= Directive =
Set down the final part of the listing, which starts at the line containing "ΠΡΟΗΓΟΥΜΕΝΟ ΑΡΘΡΟ" and runs to the last line, exactly and completely.

= Extracted material =
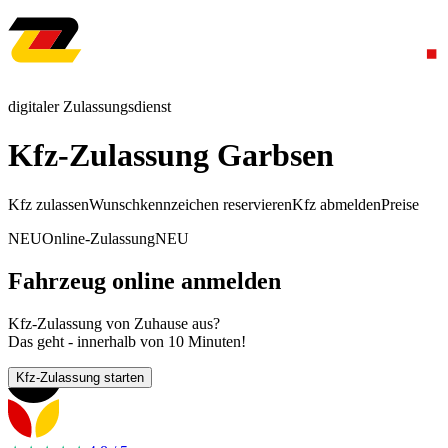
digitaler Zulassungsdienst
Kfz-Zulassung Garbsen
Kfz zulassen
Wunschkennzeichen reservieren
Kfz abmelden
Preise
NEU
Online-Zulassung
NEU
Fahrzeug online anmelden
Kfz-Zulassung von Zuhause aus?
Das geht - innerhalb von 10 Minuten!
Kfz-Zulassung starten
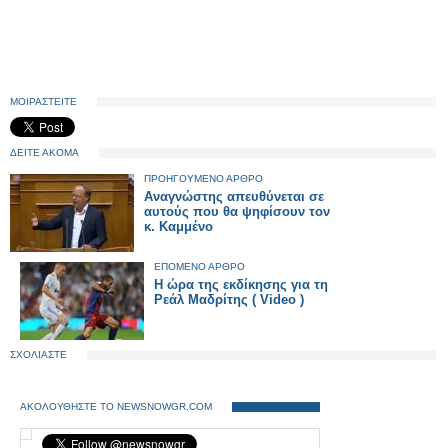
ΜΟΙΡΑΣΤΕΙΤΕ
ΔΕΙΤΕ ΑΚΟΜΑ
ΠΡΟΗΓΟΥΜΕΝΟ ΑΡΘΡΟ
Αναγνώστης απευθύνεται σε
αυτούς που θα ψηφίσουν τον
κ. Καμμένο
ΕΠΟΜΕΝΟ ΑΡΘΡΟ
Η ώρα της εκδίκησης για τη
Ρεάλ Μαδρίτης ( Video )
ΣΧΟΛΙΑΣΤΕ
ΑΚΟΛΟΥΘΗΣΤΕ ΤΟ NEWSNOWGR.COM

= Written solution =
ΠΡΟΗΓΟΥΜΕΝΟ ΑΡΘΡΟ
Αναγνώστης απευθύνεται σε
αυτούς που θα ψηφίσουν τον
κ. Καμμένο
ΕΠΟΜΕΝΟ ΑΡΘΡΟ
Η ώρα της εκδίκησης για τη
Ρεάλ Μαδρίτης ( Video )
ΣΧΟΛΙΑΣΤΕ
ΑΚΟΛΟΥΘΗΣΤΕ ΤΟ NEWSNOWGR.COM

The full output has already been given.